Eliasaf: Oh, worst-case scenario. First of all, you know, if you're diligent as a lender, you recognize the red flags, enough time in advance to actually solve the issues before they actually become an issue. And I think seldom are the cases where you just wake up and, 'Oh, I'm being handed the keys right to the property.' Usually you see it a mile away.
We're the type of lender that tries to avoid getting to the property. It's actually something we work very hard for the borrower to not get to the property and find the solution, find an extension. So most of the times, we would get replaced by a different lender or provide an extension.
Bisnow: Are there other sort of stalled deals in a similar scenario to 125 Greenwich that you're looking at around the city that have needed capital that haven't had access to capital — and now that you're looking for opportunities that you might be approaching?
Eliasaf: Yes. We're having the busiest time right now that we had since we launched the debt funds, we have almost a billion-dollar pipeline right now that we plan to close. Every deal is different. So I wouldn't say every deal like 125 Greenwich.
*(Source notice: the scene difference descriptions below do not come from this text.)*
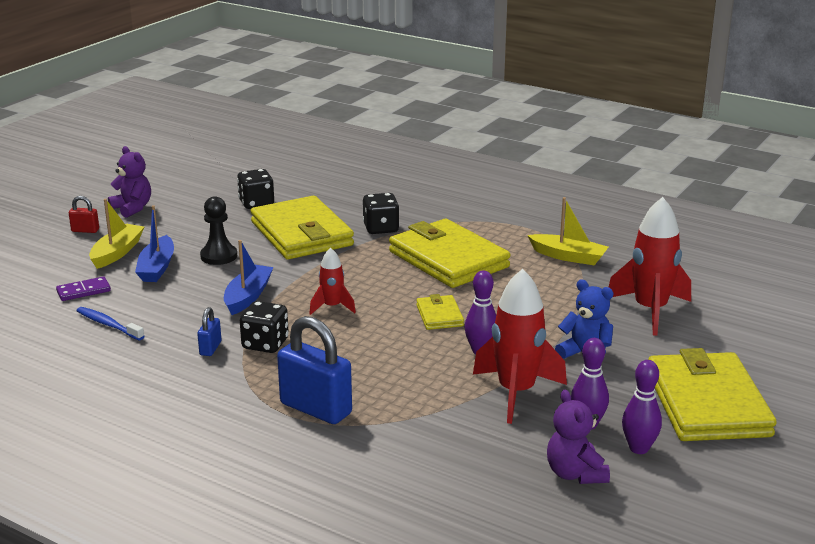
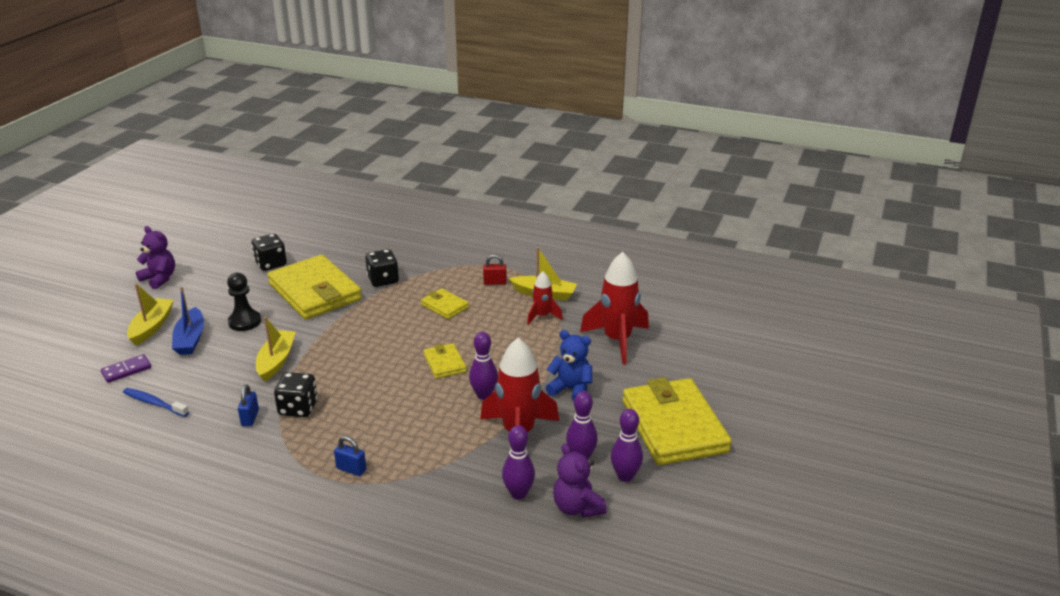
camera: 10 degrees left, 5 degrees up
red padlock [69,196,99,233] -> red padlock moved to [483,254,507,285]
blue boat [224,240,273,315] -> yellow boat [256,317,295,382]
blue padlock [277,316,352,424] -> blue padlock [334,436,366,476], size x0.47
red rocket [309,248,356,315] -> red rocket moved to [527,271,563,325]
yellow wallet [389,219,510,288] -> yellow wallet [421,288,469,319], size x0.46
none -> purple bowling pin [502,425,535,499]

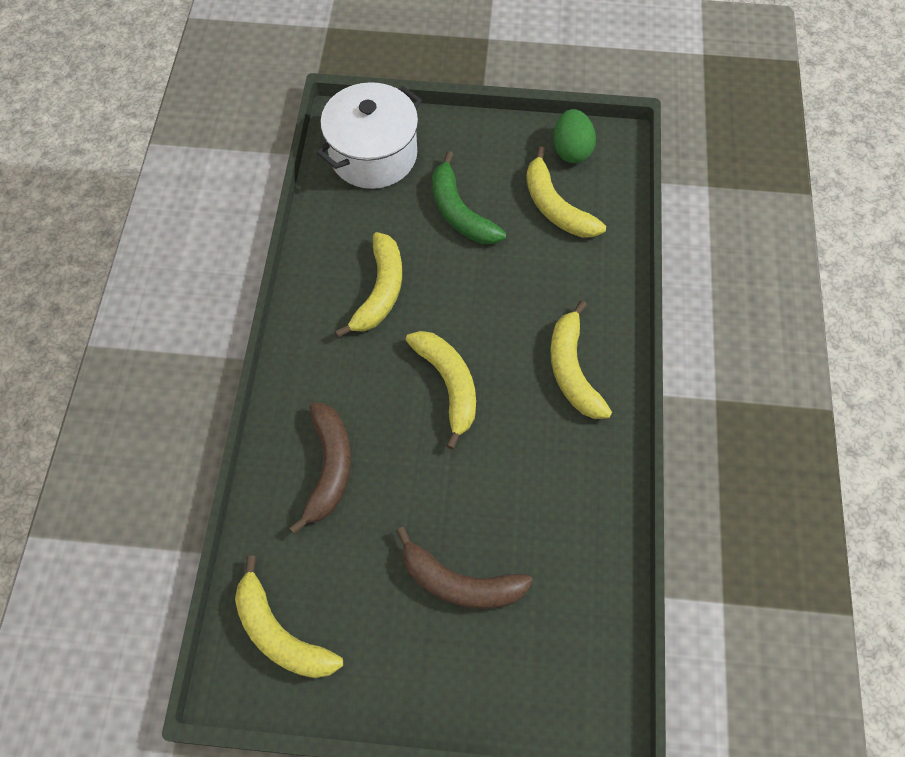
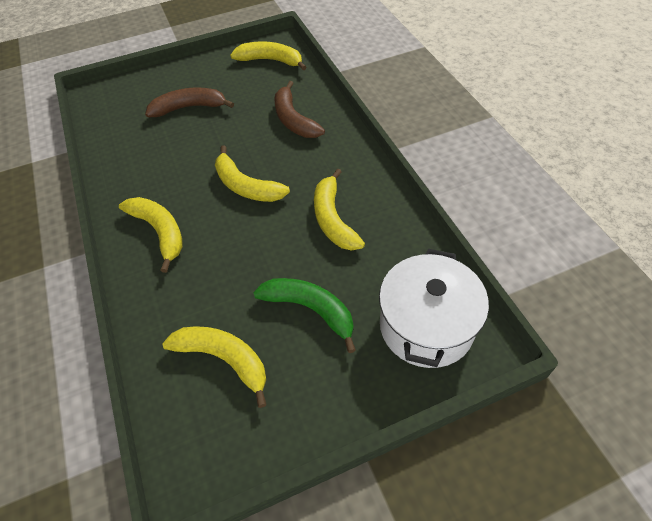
camera: 155 degrees right, 10 degrees down
green egg [553,109,596,163] -> none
But a lot of similarities that you know, require the same type of solution that is replacing different lender and coming up with the capital structure to enable these projects to get to the finish.
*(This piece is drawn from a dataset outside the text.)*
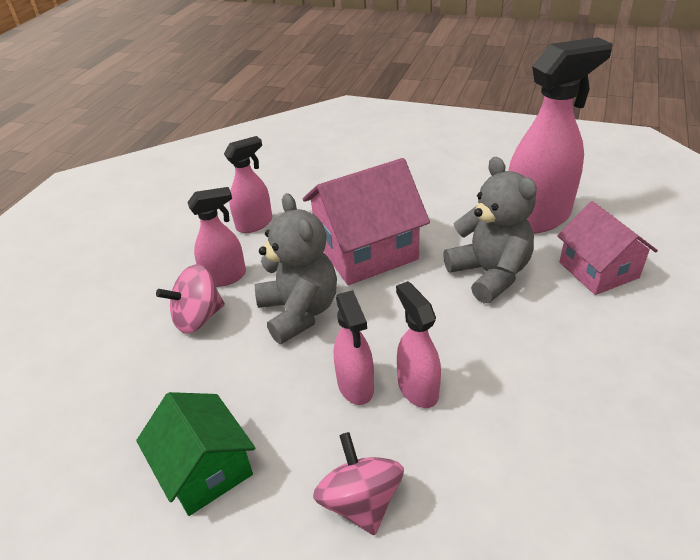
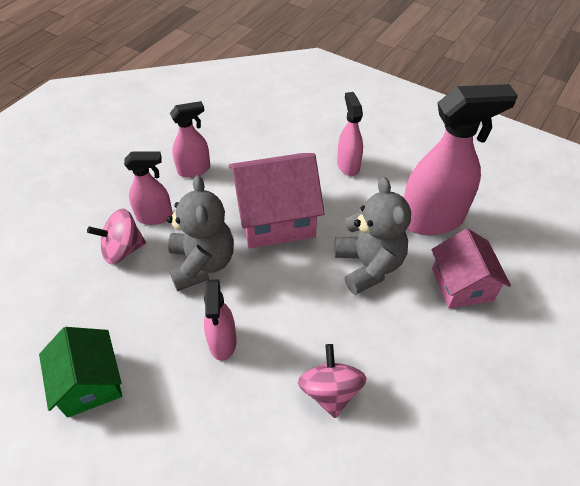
camera: 10 degrees right, 10 degrees up
pink spinning top [313,432,404,535] -> pink spinning top moved to [298,344,367,418]
pink spray bottle [396,281,441,408] -> pink spray bottle moved to [337,92,363,176]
Bisnow: And now these condos in New York, largely?
Eliasaf: Some are rentals, some are condos.
Bisnow: But mainly residential?
Eliasaf: Right now for us, it's all residential. Mostly in New York. We are working on a deal in Philly and we're looking at deals and other parts of the country, but only major kind of gateway cities.
Bisnow: Would you touch office? I've heard that the office asset is un-financeable at the moment. Do you agree?
Eliasaf: I read that's what the banks are saying. For us, we will definitely consider office at the right location, basis, sponsor. I think offices just need to adjust. The office market will start to find a new equilibrium, but it's going to take time — it could take two or three years. Eventually, you will see supply kind of disappear and get converted to residential. Plus, for an office deal to make sense now, it has to be pretty low basis.
Bisnow: Are people approaching you yet?
Eliasaf: Honestly, not yet. I haven't seen any significant office deals in the last few months. I think everybody is maybe a bit shellshocked still. But I'm sure in the next quarter, we're going to start. We have seen mezz loans on office buildings, but we chose right now to avoid them.
Bisnow: Give us a bold prediction for the rest of the year.
Eliasaf: I think banks will stay a bit out of the game in the next quarter or two, and you're gonna see more and more loans get done by debt funds like ours. I think the resi market is gonna surprise people and its resiliency in New York City. And I think people will be disappointed, the prices are not going down as they expected. And I think on the other hand on commercial real estate transactions ... I think there's no more [3% cap rate], there's definitely even no more 4-cap. It's all going to be edging towards the 5-cap range and higher.
Bisnow: What is your weekend routine or favorite weekend activity?
Eliasaf: Spending quality time with the kids. I coach my son's soccer team and I recently started coaching my daughter's soccer. And figuring out the fun family activities.
Bisnow: Do you live in the city?
Eliasaf: No, I actually live in New Jersey.
Bisnow: So you're big on the New York resi but you're not living in New York at the moment?
Eliasaf: I'm in New York every day. Our office is on 42nd and Fifth. We have a dog and two cats, we can't live in the city.